Ее план заработал. Жители Александрии перестали обращать внимание на вялость и обрюзглость отца при виде сильных, стройных сыновей.
Прежде чем отвернуться от Клеопатры и возвратиться в свой особняк, к привычному пьянству, Антоний взял жену за руку.
— Дай мне время, — попросил он. — Тебе не очень хорошо это удается, Клеопатра, но это именно то, в чем я нуждаюсь.
И Клеопатра, вопреки всему, тоже ощутила прилив надежды. Неужели Антоний снова станет тем человеком, которым был всего шесть месяцев назад, когда они праздновали исполнение их замысла о Золотой империи на Самосе? Как может душа человека исчезнуть столь быстро? Клеопатре хотелось поддаться искушению, но, хотя голос мужа звучал искренне, совсем как у прежнего Антония, глаза его так и остались двумя мертвыми озерами.

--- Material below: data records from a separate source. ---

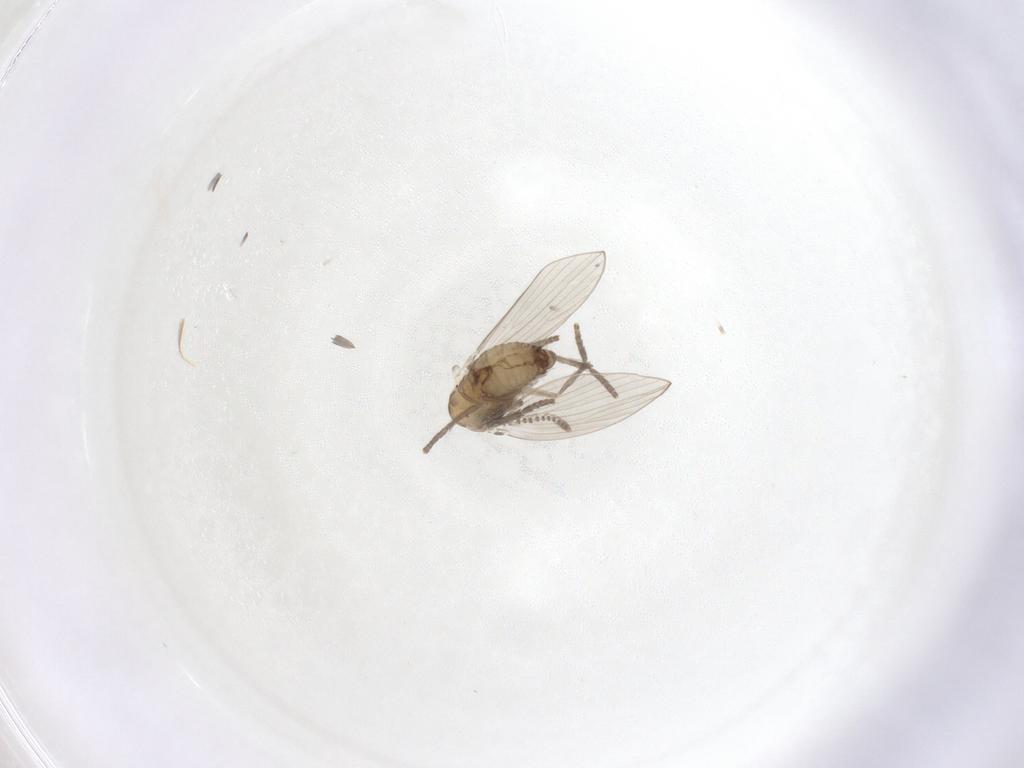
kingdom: Animalia
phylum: Arthropoda
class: Insecta
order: Diptera
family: Psychodidae
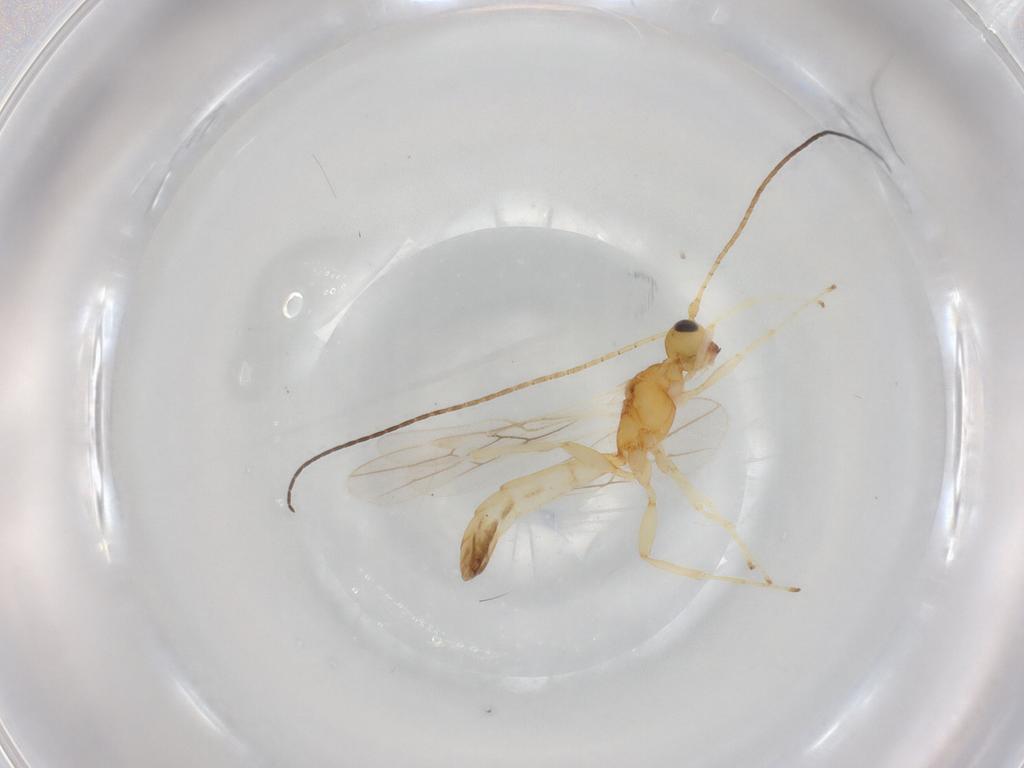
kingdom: Animalia
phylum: Arthropoda
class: Insecta
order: Hymenoptera
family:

Клеопатра нежно улыбнулась, погладила Антония по руке и ушла.
ФИНИКИЯШестнадцатый год царствования Клеопатры
Хармиона поднесла царице миску; та наклонилась, и ее стошнило. Клеопатра думала, что она не подвержена морской болезни, но ей никогда еще не приходилось плыть по такому бурному морю, да еще так скоро после родов.
Птолемей Филадельф — его назвали так в честь его великого предка, но в семье звали просто Филиппом — удался в отца. Он был самым крупным из четырех детей Клеопатры — десять фунтов, и голова шире, чем диск. Клеопатра думала, что умрет, выпуская будущего царевича в мир, и молилась всем богам, чтобы они ускорили процесс родов, а когда этого так и не произошло, мольбы сменились крепкой бранью.
Ребенок не желал покидать материнское лоно, и потому Клеопатра принялась разговаривать с ним голосом, полным боли и отчаяния; она заверяла его, что однажды он станет царем над всем, что увидит вокруг, если только согласится выйти в мир и увидеть все это. Невзирая на острую боль, Клеопатра рассказывала ему, кем были его предки, от каких богов он произошел и какие великие подвиги совершил его отец на войне. Похоже было, будто малыша заставило появиться на свет лишь обещание Клеопатры о том, что он унаследует империю от своих старших братьев.
Когда же он наконец вышел, повитуха воскликнула: «Вы только гляньте, какая головка у будущего императора! И какие у него волосики!» Ребенок родился с темными кудрями Антония, уложенными на крупной голове так аккуратно, словно он уже побывал у цирюльника. Он унаследовал и отцовский аппетит и орал с первого мгновения, на протяжении всего ритуального омовения. Сын Антония затих лишь после того, как мокрая нянька поднесла младенца к кровати Клеопатры и царица приложила его к груди.